Spreedly’s edge network partner, which routes all traffic to Spreedly from around the globe, had a major service outage lasting approximately 49 minutes, immediately followed by a partial service outage lasting approximately 24 minutes, for a total outage time of up to 73 minutes. Most web requests to Spreedly applications, including transaction processing requests, during this outage were served error pages. Requests which received these error pages did not reach Spreedly’s applications.
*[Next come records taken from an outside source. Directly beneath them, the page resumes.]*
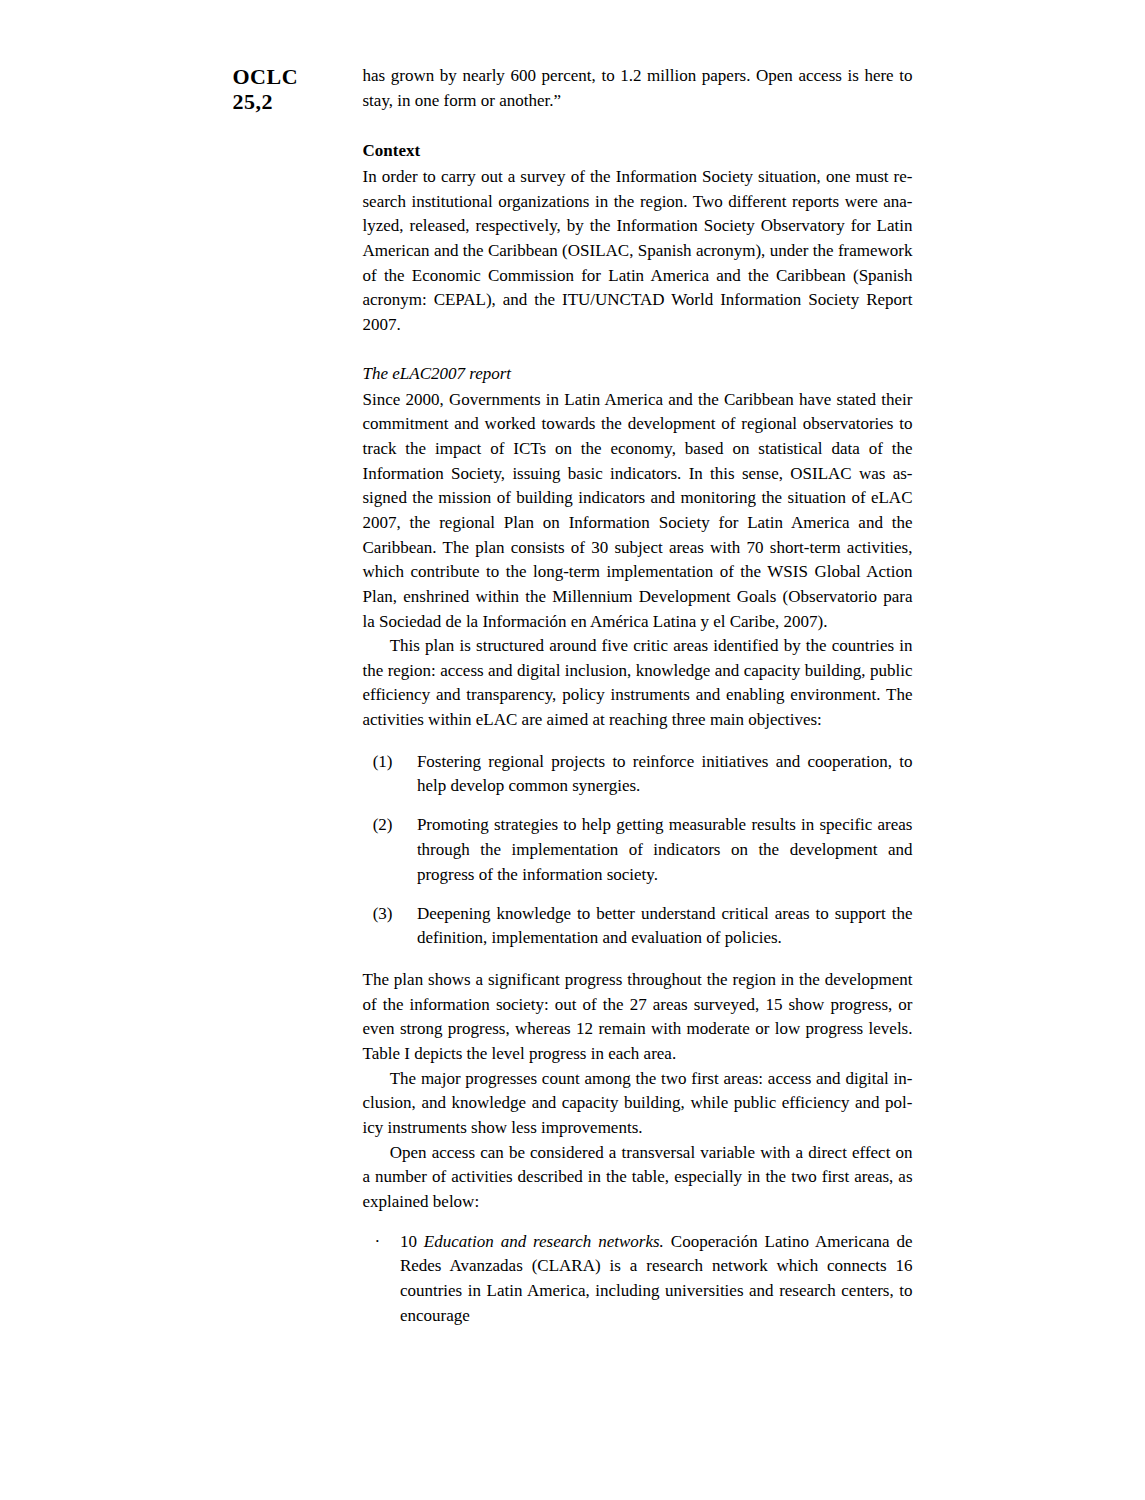OCLC
25,2
has grown by nearly 600 percent, to 1.2 million papers. Open access is here to stay, in one form or another.”
Context
In order to carry out a survey of the Information Society situation, one must research institutional organizations in the region. Two different reports were analyzed, released, respectively, by the Information Society Observatory for Latin American and the Caribbean (OSILAC, Spanish acronym), under the framework of the Economic Commission for Latin America and the Caribbean (Spanish acronym: CEPAL), and the ITU/UNCTAD World Information Society Report 2007.
The eLAC2007 report
Since 2000, Governments in Latin America and the Caribbean have stated their commitment and worked towards the development of regional observatories to track the impact of ICTs on the economy, based on statistical data of the Information Society, issuing basic indicators. In this sense, OSILAC was assigned the mission of building indicators and monitoring the situation of eLAC 2007, the regional Plan on Information Society for Latin America and the Caribbean. The plan consists of 30 subject areas with 70 short-term activities, which contribute to the long-term implementation of the WSIS Global Action Plan, enshrined within the Millennium Development Goals (Observatorio para la Sociedad de la Información en América Latina y el Caribe, 2007).
This plan is structured around five critic areas identified by the countries in the region: access and digital inclusion, knowledge and capacity building, public efficiency and transparency, policy instruments and enabling environment. The activities within eLAC are aimed at reaching three main objectives:
(1) Fostering regional projects to reinforce initiatives and cooperation, to help develop common synergies.
(2) Promoting strategies to help getting measurable results in specific areas through the implementation of indicators on the development and progress of the information society.
(3) Deepening knowledge to better understand critical areas to support the definition, implementation and evaluation of policies.
The plan shows a significant progress throughout the region in the development of the information society: out of the 27 areas surveyed, 15 show progress, or even strong progress, whereas 12 remain with moderate or low progress levels. Table I depicts the level progress in each area.
The major progresses count among the two first areas: access and digital inclusion, and knowledge and capacity building, while public efficiency and policy instruments show less improvements.
Open access can be considered a transversal variable with a direct effect on a number of activities described in the table, especially in the two first areas, as explained below:
·10 Education and research networks. Cooperación Latino Americana de Redes Avanzadas (CLARA) is a research network which connects 16 countries in Latin America, including universities and research centers, to encourage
Beginning at 09:47 UTC (5:47AM EDT) on Tuesday June 8, 2021, our edge network provider reports serving errors to approximately 85% of all requests across their network. Spreedly automated systems detected this outage and alerted and mobilized the appropriate response teams. This outage prevented most requests to the Spreedly platform from succeeding. Spreedly attempted to route around the edge network partner, but our partner’s systems recovered before our attempt completed, so we canceled the attempt. The edge network provider began to recover at 10:36 UTC (6:36 AM EDT), and normal service was restored by 11:00 UTC (7:00AM EDT). The edge network partner also reports that a permanent fix for the defect which originally caused the outage began to be released at 17:25 UTC.
Spreedly is investigating approaches to improve its network resiliency at the edge, as well as enhancing its downtime monitoring and incident resolution procedures.